GM cuts ties with some third-party data brokers after NYT report



2024 Cadillac XT6 09

Two weeks ago, the New York Times reported on automakers sharing privately-owned vehicle driving data with third-party data firms. The short story is that today’s connected cars send heaps of information back to their respective automakers, which automakers can use to improve services and then profit by those services, or just to profit. In the former category, Ford used telematics data from more than 2.5 million trips that E-Transits made to help develop the updated 2024 E-Transit. In the latter category, per the NYT report, GM, Kia, Mitsubishi, and Subaru transfer their customers’ driving data with the LexisNexis Telematics Exchange, a “portal for sharing consumer-approved connected car data with insurers,” while the aforementioned Ford, as well as Honda and Hyundai, sell their data to Verisk to be put to similar use (automakers can sell to both third-party companies or more, the NYT didn’t lay out all of the relationships). The problem with the “consumer-approved” bit, according to the NYT, is that many if not most consumers have no idea they’re approving such use because explanations are buried in an End User License Agreement that no one reads, or else the chain-of-use and the potential effects aren’t made clear.

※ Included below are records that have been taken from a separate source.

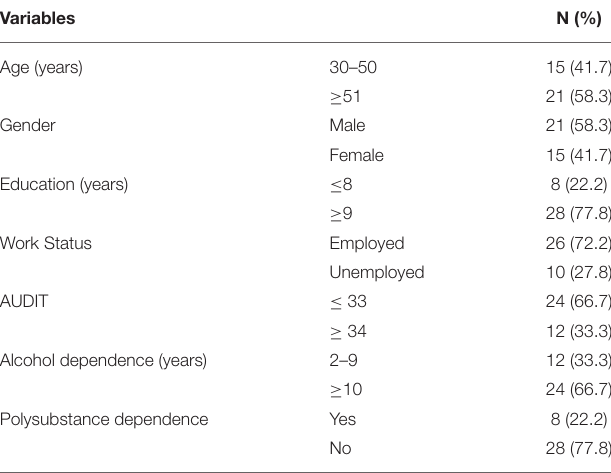
TABLE 1 | Sociodemographic and clinical characteristics of the sample ( N =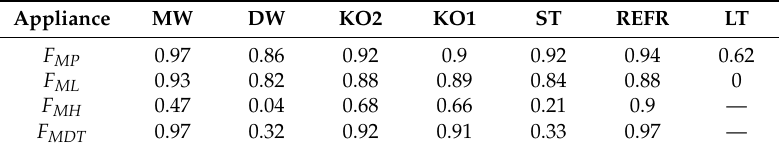
Table 3. Performance of four low-rate NILM algorithms for House 2.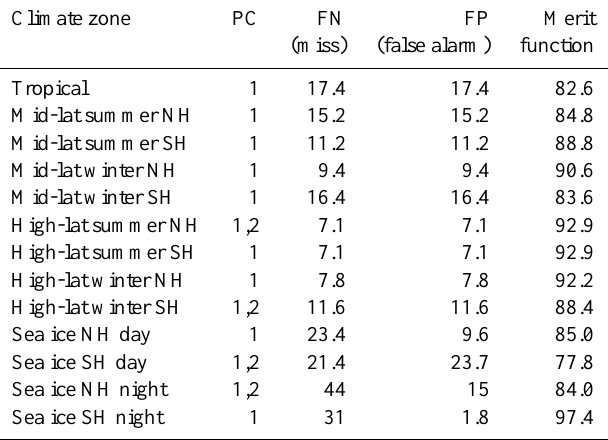
Table 4. CDA results based on coinciding training and test data sets over sea surface and ice. The percentage of hit or success (TP) and of correct non-events (TN) can be obtained by 100 − FP and 100 − FN,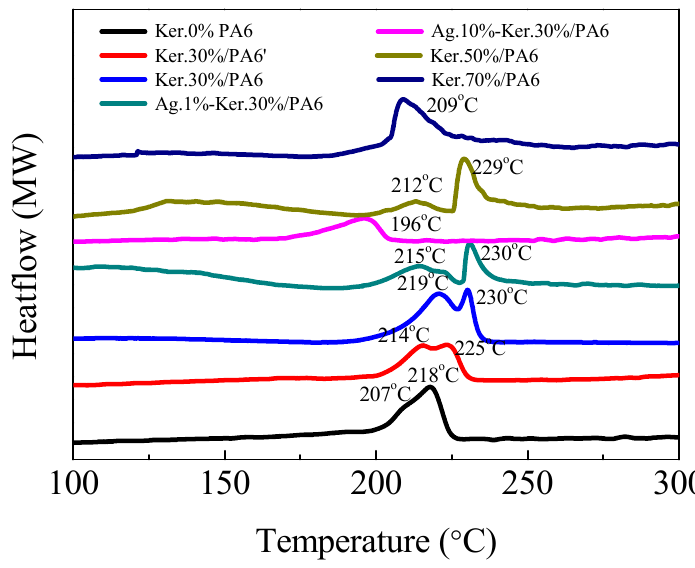
Figure 5. Di ff erential Scanning Calorimetry (DSC) thermograms of di ff erent AgNPs and keratin content Figure 5. Differential Scanning Calorimetry (DSC) thermograms of different AgNPs and keratin content of PA6 composite nanofiber films. of PA6 composite nanofiber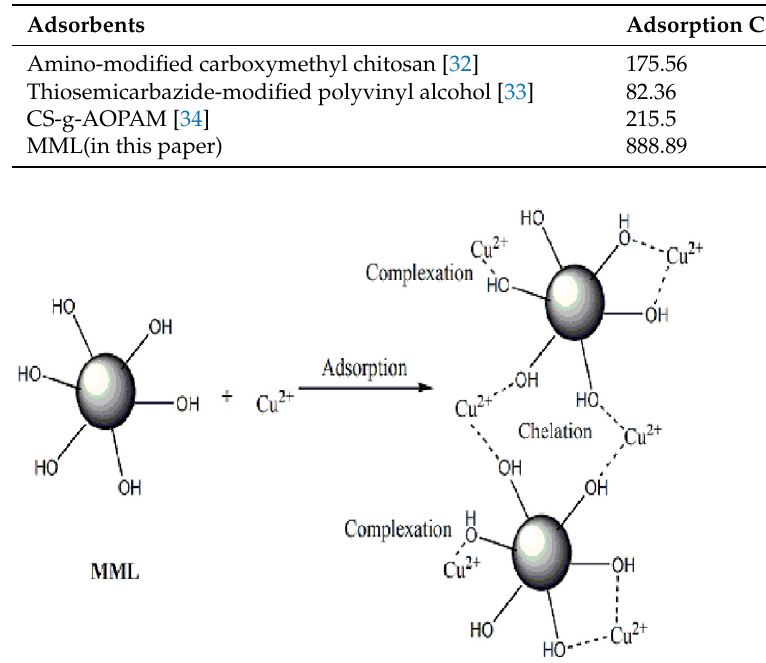
Figure 11. Mechanism of Cu(II) ion adsorption onto MML.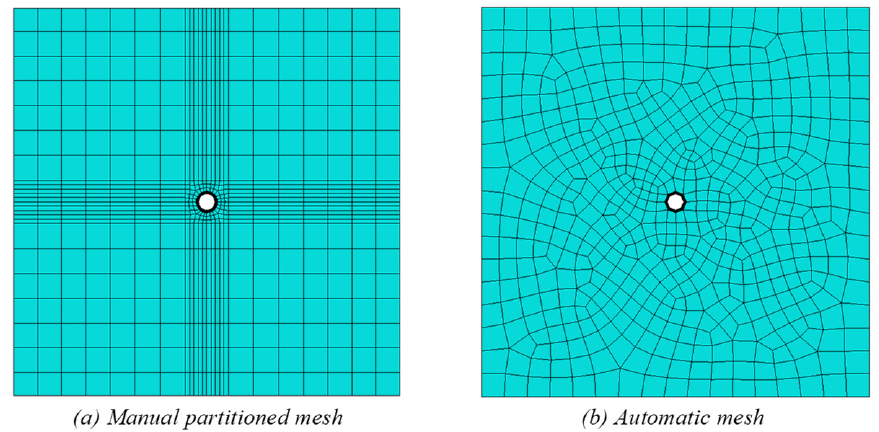
Figure 10. Cross section of concrete box mesh optimization.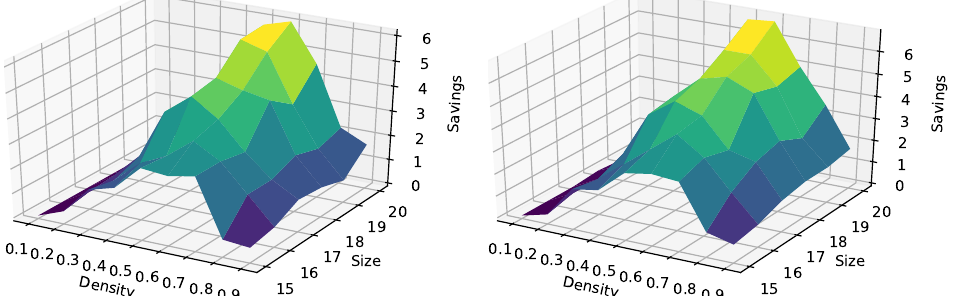
Figure 2: Average XOR count difference of the best ALOY circuits found by BP and A1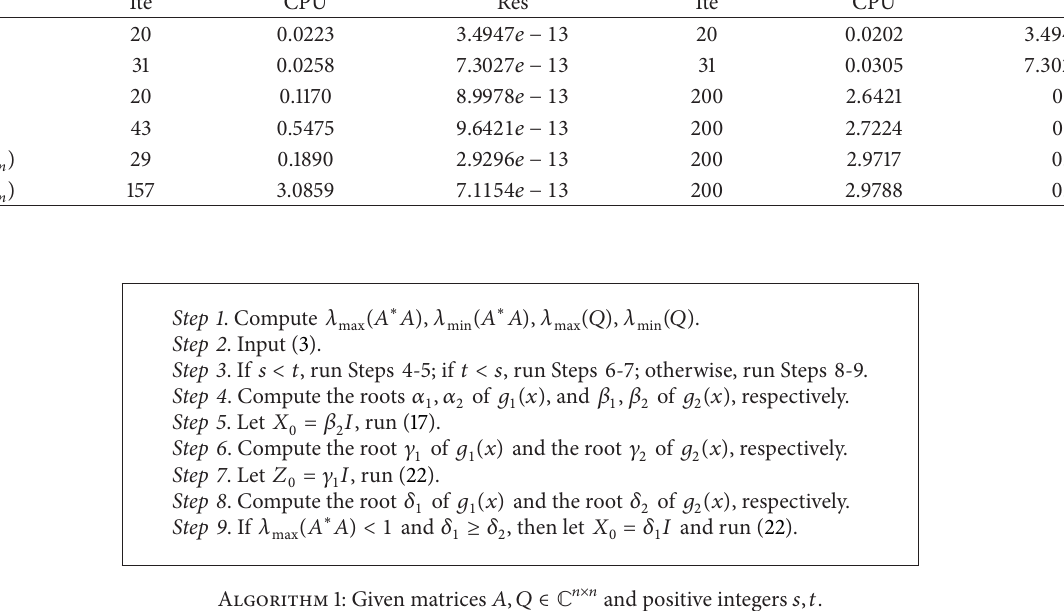
Table 2: Iteration, CPU time (seconds) and residue for solving (1) with 𝑠 = 𝑡 and different initial solutions. (𝑠,𝑡, 𝑋 ) Algorithm 0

The NYT now reports GM has cut ties with LexisNexis, a spokesperson writing in an e-mailed statement to the paper, “Customer trust is a priority for us, and we are actively evaluating our privacy processes and policies.”

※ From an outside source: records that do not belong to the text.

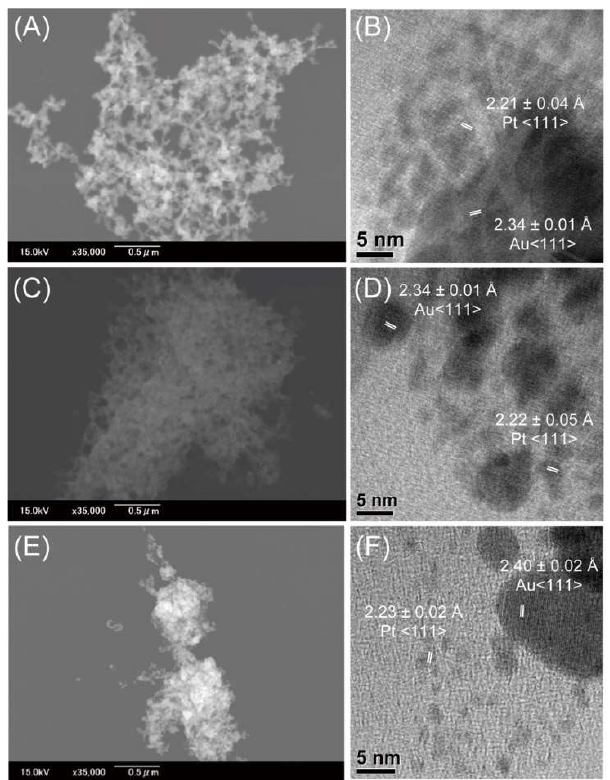
Figure 3. Field emission-scanning electron microscopy (FE-SEM) ( A , C , E ) and transmission electron microscopy (TEM) ( B , D , F ) images of precipitates from reaction mixtures of peptides (( A , B ) RU006, ( C , D ) (NaI 2 )-RU006 and ( E , F ) (Ant 6 )-RU006) and metal ions (HAuCl 4 and H 2 PtCl 6 ). (Peptide) = 2.0 × 10 −4 M and (HAuCl 4 ) = (H 2 PtCl 6 ) = 5.0 × 10 −5 M in water. Each reaction was conducted at 40 °C for 24 h in the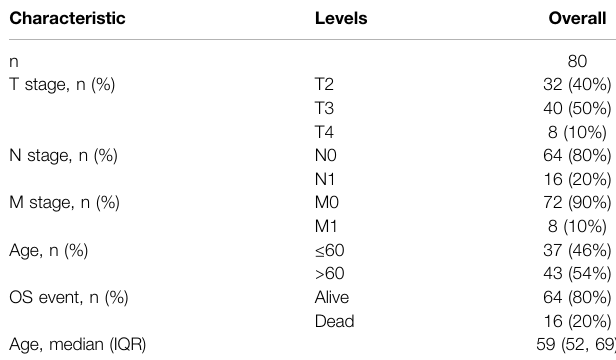
TABLE 2 | Basic clinical characteristics of PRAD patients in validation cohort. Characteristic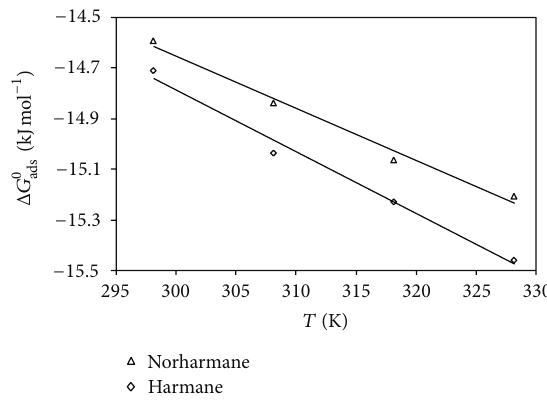
Figure 19: Variation of Δ𝐺 0 , evaluated from LP, versus 𝑇 on C38 ads steel in 1M HCl containing indole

This could partly be due to a Florida resident breaking the seal on lawsuits. Romeo Chicco found out about the data sharing when seven auto insurers rejected him for policies on his 2021 Cadillac XT6. When he finally found an insurer to agree, his rate had doubled. After being told to check his LexisNexis report, he discovered records on nearly 260 trips over a period of six months, each trip identifying events like hard braking and hard acceleration that insurers were using to deem Chicco less safe than he’s previously been given credit for. Meanwhile, in New York, a Chevrolet Bolt driver had his insurance rates rise 21% because of a 130-page LexisNexis dossier with data on 640 trips that his Bolt had uploaded to GM servers.

Again, remember, GM isn’t alone in this. Depending on what happens with Chicco’s suit, it’s possible that the fact-finding phase will dig up a heap of aggrieved owners of vehicles from the six other automakers above, and more. We’re interested to see how this suit goes, though, especially if it makes it to Washington. The state has strong privacy laws, but last year, after some Ford owners sued the automaker over storing and holding onto cellphone data, an appeals court dismissed the case. The panel of judges wrote that the Washington Privacy Act requires “an injury to ‘his or her business, his or her person, or his or her reputation'” in order to mandate some sort of redress. Would classification as a less-safe driver or do higher insurance rates count as injury?